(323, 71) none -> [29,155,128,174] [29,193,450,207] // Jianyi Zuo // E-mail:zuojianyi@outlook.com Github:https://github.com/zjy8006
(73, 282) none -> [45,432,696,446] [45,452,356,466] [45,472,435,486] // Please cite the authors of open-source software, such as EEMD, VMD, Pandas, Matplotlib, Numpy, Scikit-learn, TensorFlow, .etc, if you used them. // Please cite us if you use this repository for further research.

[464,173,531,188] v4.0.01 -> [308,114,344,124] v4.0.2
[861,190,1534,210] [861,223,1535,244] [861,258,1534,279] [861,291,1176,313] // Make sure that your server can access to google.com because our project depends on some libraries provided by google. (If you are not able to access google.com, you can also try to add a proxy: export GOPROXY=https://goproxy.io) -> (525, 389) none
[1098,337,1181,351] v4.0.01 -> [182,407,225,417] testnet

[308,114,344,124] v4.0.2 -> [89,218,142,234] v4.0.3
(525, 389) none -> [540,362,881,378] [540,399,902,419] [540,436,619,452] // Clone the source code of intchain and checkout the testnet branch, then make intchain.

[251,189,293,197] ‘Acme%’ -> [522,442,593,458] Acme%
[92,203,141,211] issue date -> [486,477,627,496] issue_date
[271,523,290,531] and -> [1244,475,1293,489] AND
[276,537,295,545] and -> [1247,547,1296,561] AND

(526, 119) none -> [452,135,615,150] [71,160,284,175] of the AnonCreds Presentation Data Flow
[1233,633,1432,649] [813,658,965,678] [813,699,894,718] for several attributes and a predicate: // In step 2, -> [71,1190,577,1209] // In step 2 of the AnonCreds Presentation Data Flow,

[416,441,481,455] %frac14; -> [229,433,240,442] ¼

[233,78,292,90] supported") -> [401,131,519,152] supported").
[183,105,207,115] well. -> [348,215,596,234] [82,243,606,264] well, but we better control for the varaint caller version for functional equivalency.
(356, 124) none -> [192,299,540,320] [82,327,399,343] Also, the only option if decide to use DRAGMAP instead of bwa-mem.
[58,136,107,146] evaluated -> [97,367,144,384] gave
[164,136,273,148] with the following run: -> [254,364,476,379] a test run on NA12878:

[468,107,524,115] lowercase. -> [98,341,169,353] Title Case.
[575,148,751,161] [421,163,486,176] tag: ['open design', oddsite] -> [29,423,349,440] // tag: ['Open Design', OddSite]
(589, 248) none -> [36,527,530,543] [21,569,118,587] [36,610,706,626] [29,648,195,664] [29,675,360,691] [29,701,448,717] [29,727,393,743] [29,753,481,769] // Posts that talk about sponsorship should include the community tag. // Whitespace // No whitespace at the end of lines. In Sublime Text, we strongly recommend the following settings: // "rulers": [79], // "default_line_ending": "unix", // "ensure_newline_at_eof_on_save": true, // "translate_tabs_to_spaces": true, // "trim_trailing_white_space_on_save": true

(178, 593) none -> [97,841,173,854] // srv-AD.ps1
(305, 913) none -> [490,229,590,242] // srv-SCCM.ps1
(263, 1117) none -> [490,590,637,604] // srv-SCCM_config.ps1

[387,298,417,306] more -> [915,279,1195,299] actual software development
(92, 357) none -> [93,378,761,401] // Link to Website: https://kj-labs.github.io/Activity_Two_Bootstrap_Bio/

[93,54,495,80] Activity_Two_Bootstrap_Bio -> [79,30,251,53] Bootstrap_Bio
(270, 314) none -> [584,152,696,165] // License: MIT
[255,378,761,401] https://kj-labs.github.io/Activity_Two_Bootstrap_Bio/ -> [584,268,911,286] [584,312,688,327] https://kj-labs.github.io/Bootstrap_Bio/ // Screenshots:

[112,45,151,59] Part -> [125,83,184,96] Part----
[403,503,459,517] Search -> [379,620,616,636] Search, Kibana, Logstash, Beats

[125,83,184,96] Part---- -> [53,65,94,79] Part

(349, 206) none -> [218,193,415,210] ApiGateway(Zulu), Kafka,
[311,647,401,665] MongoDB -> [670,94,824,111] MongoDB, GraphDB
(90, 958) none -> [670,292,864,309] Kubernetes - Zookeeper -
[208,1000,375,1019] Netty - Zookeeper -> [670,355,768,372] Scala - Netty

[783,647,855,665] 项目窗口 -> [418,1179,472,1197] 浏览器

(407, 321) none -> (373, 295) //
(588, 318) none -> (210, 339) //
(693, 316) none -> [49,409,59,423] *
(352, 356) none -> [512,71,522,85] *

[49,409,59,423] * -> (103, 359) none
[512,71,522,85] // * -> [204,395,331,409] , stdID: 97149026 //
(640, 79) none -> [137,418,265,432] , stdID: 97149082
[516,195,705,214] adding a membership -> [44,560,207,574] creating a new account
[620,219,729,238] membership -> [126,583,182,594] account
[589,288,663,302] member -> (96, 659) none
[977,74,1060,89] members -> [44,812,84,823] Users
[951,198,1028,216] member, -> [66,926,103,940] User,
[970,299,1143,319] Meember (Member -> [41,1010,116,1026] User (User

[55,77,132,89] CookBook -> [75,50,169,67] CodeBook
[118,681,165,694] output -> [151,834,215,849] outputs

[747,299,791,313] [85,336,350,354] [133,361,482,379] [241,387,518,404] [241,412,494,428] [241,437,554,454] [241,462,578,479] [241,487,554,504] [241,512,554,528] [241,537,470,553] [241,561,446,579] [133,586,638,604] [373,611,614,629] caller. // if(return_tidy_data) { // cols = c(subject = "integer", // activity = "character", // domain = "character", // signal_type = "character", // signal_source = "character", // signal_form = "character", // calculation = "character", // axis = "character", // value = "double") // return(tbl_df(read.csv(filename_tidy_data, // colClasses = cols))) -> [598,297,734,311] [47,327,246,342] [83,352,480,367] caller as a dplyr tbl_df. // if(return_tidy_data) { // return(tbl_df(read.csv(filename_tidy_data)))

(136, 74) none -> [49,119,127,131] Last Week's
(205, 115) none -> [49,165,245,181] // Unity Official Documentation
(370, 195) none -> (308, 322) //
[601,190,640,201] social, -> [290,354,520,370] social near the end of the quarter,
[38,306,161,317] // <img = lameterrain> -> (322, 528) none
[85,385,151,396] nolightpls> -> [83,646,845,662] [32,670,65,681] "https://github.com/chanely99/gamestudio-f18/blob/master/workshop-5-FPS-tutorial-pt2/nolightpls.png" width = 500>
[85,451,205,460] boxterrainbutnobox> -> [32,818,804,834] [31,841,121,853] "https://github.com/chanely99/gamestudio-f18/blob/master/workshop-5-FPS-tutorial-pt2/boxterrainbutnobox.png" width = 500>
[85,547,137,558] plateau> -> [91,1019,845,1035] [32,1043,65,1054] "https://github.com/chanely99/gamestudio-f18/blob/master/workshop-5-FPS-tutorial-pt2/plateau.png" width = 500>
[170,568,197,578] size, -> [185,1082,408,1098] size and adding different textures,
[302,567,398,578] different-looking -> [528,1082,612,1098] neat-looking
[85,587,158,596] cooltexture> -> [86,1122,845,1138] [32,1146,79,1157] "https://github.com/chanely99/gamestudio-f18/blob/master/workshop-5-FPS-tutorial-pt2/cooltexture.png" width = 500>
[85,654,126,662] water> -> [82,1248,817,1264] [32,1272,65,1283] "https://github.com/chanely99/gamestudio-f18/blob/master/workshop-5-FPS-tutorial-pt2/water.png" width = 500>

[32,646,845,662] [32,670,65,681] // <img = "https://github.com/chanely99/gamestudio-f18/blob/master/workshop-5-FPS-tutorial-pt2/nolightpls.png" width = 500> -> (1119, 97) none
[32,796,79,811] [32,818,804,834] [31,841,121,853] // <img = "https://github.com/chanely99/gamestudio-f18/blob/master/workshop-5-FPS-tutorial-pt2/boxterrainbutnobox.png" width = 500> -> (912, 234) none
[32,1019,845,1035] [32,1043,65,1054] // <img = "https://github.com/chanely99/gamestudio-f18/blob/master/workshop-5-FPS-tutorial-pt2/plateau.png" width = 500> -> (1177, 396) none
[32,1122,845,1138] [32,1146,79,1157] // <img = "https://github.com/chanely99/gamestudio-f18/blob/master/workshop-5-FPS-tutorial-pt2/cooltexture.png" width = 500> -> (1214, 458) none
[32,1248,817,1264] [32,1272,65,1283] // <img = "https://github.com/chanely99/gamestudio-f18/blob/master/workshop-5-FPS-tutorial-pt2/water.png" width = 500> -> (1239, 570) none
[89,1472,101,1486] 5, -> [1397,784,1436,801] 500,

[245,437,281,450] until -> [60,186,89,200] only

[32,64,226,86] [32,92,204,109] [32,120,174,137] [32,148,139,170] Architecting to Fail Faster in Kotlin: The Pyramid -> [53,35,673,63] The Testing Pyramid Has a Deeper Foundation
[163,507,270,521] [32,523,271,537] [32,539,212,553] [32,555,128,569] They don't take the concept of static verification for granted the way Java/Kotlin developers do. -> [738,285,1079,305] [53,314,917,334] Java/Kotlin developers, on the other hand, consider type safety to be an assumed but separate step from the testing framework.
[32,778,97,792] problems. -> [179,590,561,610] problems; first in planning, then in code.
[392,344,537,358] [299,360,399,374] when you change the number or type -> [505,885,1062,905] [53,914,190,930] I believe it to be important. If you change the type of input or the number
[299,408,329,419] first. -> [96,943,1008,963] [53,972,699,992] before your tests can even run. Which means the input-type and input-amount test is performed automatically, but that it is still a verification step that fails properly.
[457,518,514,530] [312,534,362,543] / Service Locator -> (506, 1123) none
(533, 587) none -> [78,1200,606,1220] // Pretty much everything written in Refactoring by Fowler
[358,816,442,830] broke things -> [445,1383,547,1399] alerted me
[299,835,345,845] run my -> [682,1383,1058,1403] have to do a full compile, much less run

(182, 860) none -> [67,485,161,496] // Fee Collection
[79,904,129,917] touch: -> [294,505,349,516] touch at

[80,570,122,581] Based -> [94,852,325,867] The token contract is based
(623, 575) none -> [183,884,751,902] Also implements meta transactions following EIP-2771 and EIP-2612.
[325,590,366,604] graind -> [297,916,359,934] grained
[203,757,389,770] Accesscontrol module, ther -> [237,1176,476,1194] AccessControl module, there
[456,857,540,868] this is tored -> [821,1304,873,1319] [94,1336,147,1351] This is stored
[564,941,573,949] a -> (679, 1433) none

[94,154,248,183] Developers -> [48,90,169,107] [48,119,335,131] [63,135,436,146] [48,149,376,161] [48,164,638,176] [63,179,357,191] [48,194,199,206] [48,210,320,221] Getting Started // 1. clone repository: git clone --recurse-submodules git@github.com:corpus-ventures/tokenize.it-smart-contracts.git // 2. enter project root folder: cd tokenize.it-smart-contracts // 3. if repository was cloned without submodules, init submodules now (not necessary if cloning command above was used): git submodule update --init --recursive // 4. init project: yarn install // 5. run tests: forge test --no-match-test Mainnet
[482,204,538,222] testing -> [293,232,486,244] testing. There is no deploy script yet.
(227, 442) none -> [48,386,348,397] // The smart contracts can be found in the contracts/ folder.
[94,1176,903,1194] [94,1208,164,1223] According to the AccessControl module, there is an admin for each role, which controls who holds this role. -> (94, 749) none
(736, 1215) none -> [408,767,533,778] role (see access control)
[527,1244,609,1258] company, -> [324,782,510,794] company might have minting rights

▶ _Task description_: Scan the lines above for "[89,1472,101,1486] 5, ->" and for "[80,570,122,581] Based ->". Repeat exactly the line holding each of them and every line in between.

▶ _Completed exercise_:
[89,1472,101,1486] 5, -> [1397,784,1436,801] 500,

[245,437,281,450] until -> [60,186,89,200] only

[32,64,226,86] [32,92,204,109] [32,120,174,137] [32,148,139,170] Architecting to Fail Faster in Kotlin: The Pyramid -> [53,35,673,63] The Testing Pyramid Has a Deeper Foundation
[163,507,270,521] [32,523,271,537] [32,539,212,553] [32,555,128,569] They don't take the concept of static verification for granted the way Java/Kotlin developers do. -> [738,285,1079,305] [53,314,917,334] Java/Kotlin developers, on the other hand, consider type safety to be an assumed but separate step from the testing framework.
[32,778,97,792] problems. -> [179,590,561,610] problems; first in planning, then in code.
[392,344,537,358] [299,360,399,374] when you change the number or type -> [505,885,1062,905] [53,914,190,930] I believe it to be important. If you change the type of input or the number
[299,408,329,419] first. -> [96,943,1008,963] [53,972,699,992] before your tests can even run. Which means the input-type and input-amount test is performed automatically, but that it is still a verification step that fails properly.
[457,518,514,530] [312,534,362,543] / Service Locator -> (506, 1123) none
(533, 587) none -> [78,1200,606,1220] // Pretty much everything written in Refactoring by Fowler
[358,816,442,830] broke things -> [445,1383,547,1399] alerted me
[299,835,345,845] run my -> [682,1383,1058,1403] have to do a full compile, much less run

(182, 860) none -> [67,485,161,496] // Fee Collection
[79,904,129,917] touch: -> [294,505,349,516] touch at

[80,570,122,581] Based -> [94,852,325,867] The token contract is based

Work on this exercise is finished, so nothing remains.